● Что нужно сделать: Пожалуйста, воспроизведите без изменений строки материала, начиная со строки, где есть «What lens and», и заканчивая строкой, где есть «0.023815, 0.907212, -0.280322]]», включая обе. Изображения в ответ не включайте.

● Исходный материал:
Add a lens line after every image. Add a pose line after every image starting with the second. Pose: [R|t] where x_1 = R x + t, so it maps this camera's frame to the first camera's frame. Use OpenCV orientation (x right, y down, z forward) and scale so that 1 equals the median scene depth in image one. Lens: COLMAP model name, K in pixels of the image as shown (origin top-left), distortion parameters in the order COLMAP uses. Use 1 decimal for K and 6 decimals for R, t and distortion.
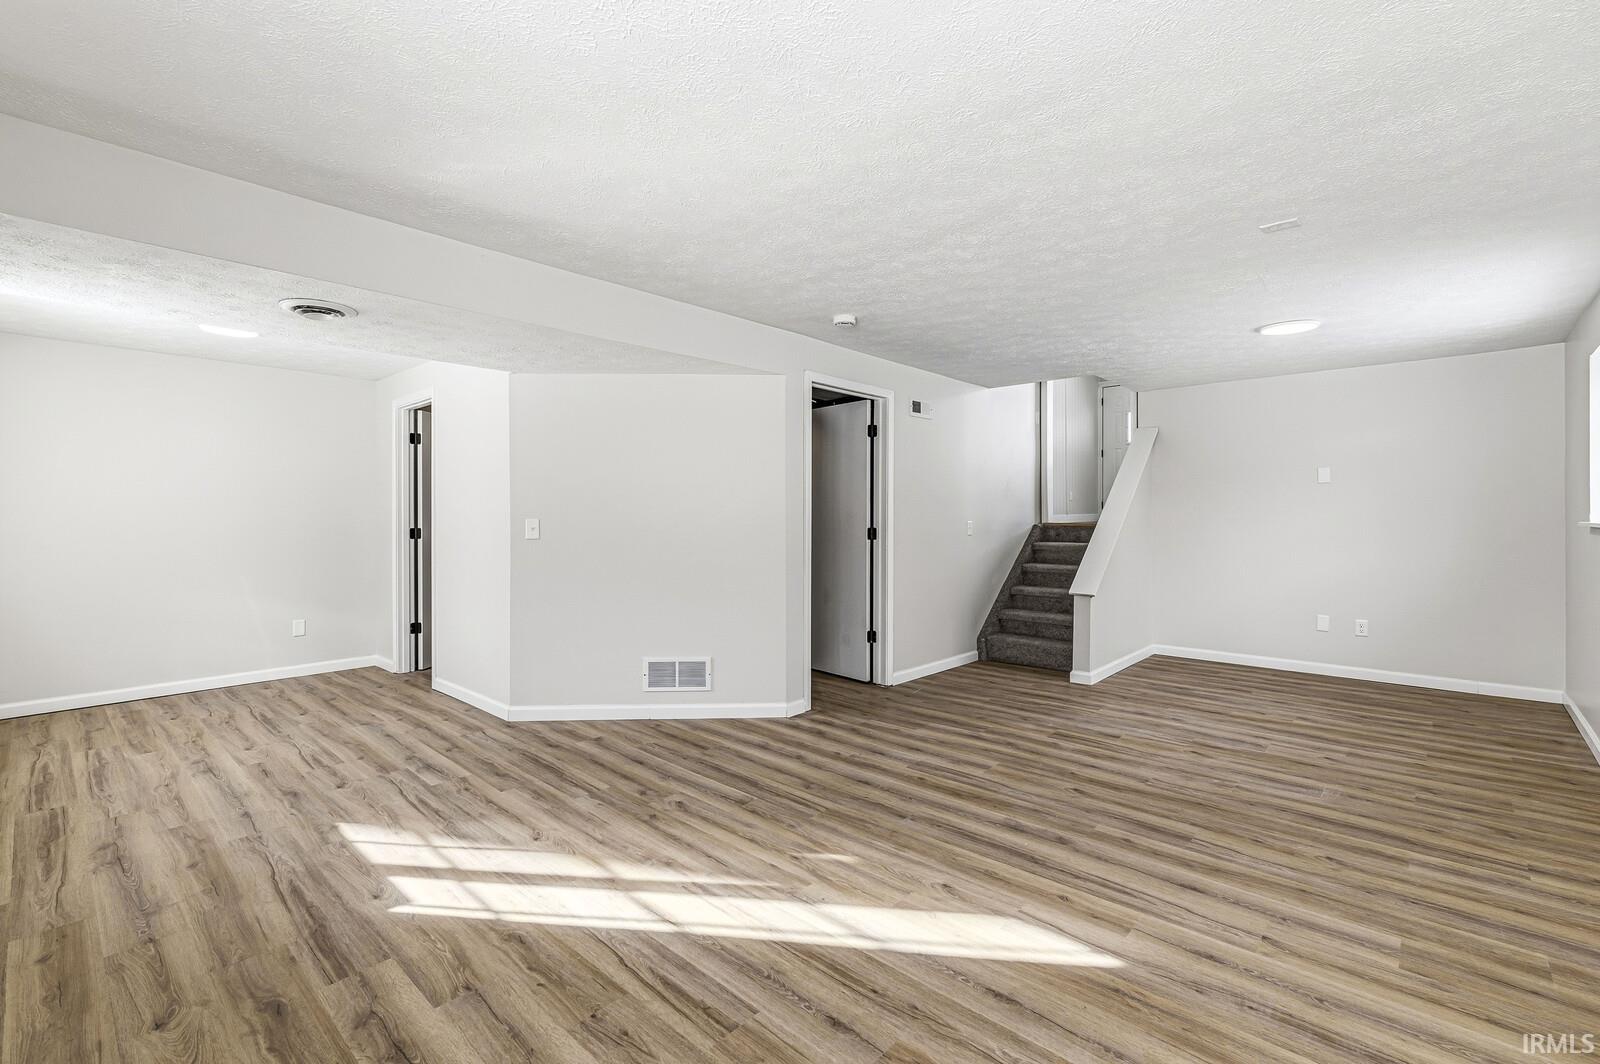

--

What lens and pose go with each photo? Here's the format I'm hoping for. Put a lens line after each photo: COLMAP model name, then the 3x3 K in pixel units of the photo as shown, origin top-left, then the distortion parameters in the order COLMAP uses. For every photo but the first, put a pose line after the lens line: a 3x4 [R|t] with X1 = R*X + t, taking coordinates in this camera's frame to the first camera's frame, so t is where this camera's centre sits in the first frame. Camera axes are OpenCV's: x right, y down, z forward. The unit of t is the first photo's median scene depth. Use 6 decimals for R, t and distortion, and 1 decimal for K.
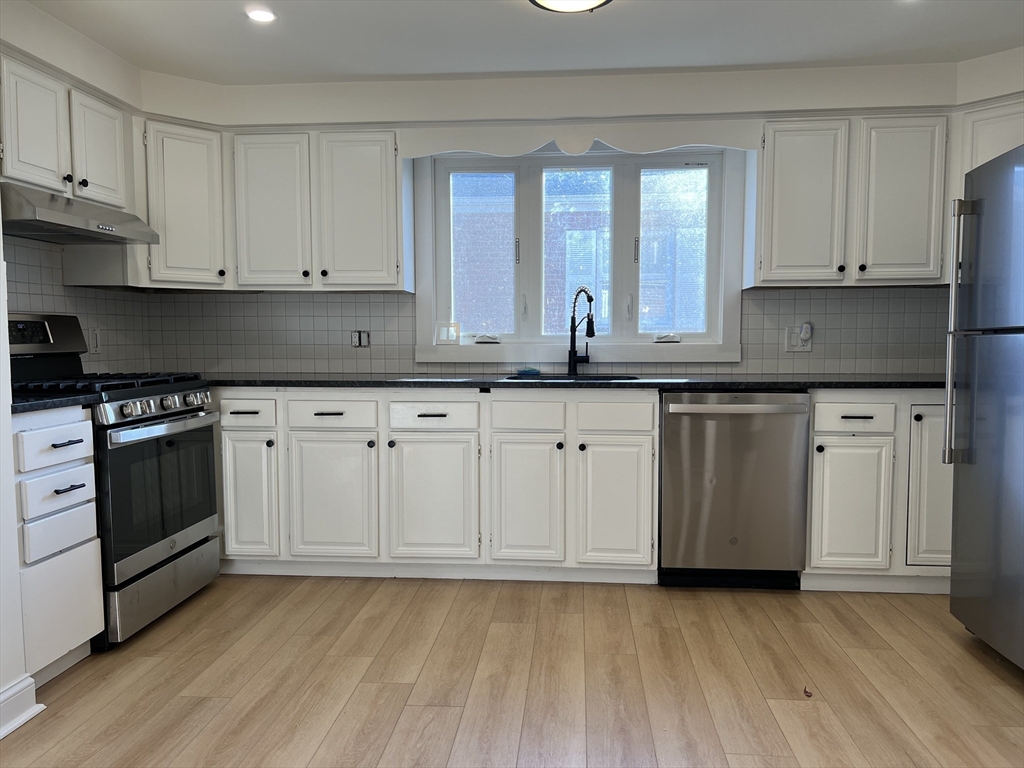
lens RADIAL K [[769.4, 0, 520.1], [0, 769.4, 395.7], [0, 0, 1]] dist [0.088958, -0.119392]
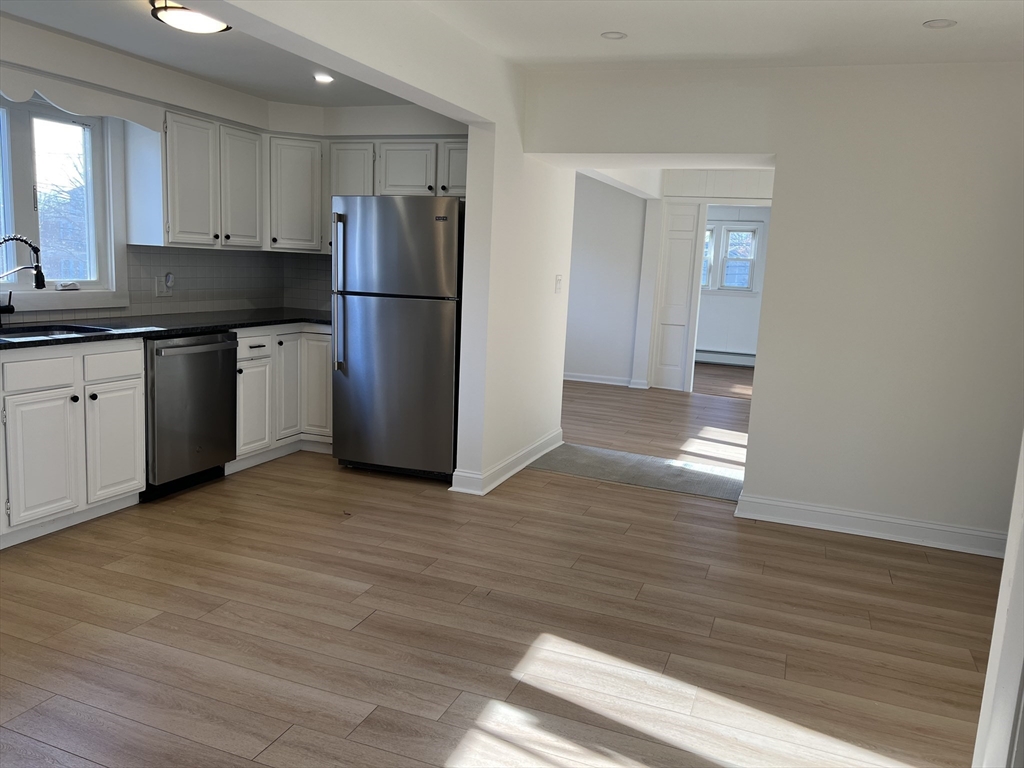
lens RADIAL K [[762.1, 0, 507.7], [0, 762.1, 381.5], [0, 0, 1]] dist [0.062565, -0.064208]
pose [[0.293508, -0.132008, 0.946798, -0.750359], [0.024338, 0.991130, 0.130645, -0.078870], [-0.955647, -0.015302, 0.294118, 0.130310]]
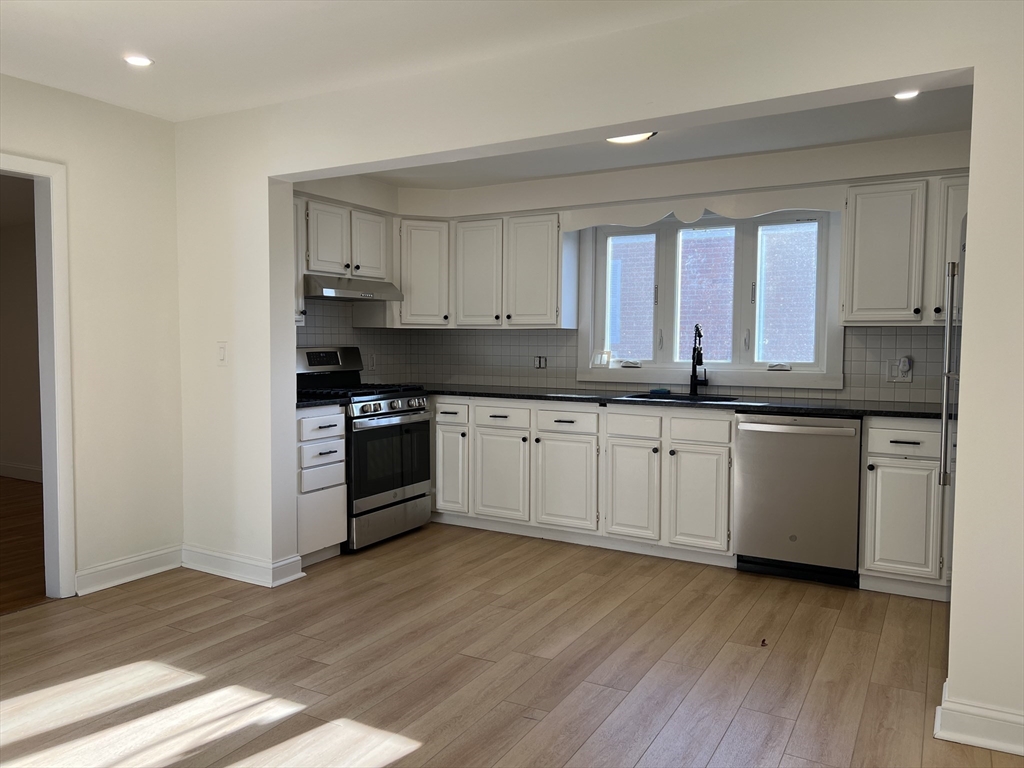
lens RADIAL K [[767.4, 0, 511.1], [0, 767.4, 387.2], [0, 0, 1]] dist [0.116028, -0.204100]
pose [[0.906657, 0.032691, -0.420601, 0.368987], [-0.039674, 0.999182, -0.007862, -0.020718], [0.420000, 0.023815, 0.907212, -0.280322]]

● Результат упражнения:
What lens and pose go with each photo? Here's the format I'm hoping for. Put a lens line after each photo: COLMAP model name, then the 3x3 K in pixel units of the photo as shown, origin top-left, then the distortion parameters in the order COLMAP uses. For every photo but the first, put a pose line after the lens line: a 3x4 [R|t] with X1 = R*X + t, taking coordinates in this camera's frame to the first camera's frame, so t is where this camera's centre sits in the first frame. Camera axes are OpenCV's: x right, y down, z forward. The unit of t is the first photo's median scene depth. Use 6 decimals for R, t and distortion, and 1 decimal for K.
lens RADIAL K [[769.4, 0, 520.1], [0, 769.4, 395.7], [0, 0, 1]] dist [0.088958, -0.119392]
lens RADIAL K [[762.1, 0, 507.7], [0, 762.1, 381.5], [0, 0, 1]] dist [0.062565, -0.064208]
pose [[0.293508, -0.132008, 0.946798, -0.750359], [0.024338, 0.991130, 0.130645, -0.078870], [-0.955647, -0.015302, 0.294118, 0.130310]]
lens RADIAL K [[767.4, 0, 511.1], [0, 767.4, 387.2], [0, 0, 1]] dist [0.116028, -0.204100]
pose [[0.906657, 0.032691, -0.420601, 0.368987], [-0.039674, 0.999182, -0.007862, -0.020718], [0.420000, 0.023815, 0.907212, -0.280322]]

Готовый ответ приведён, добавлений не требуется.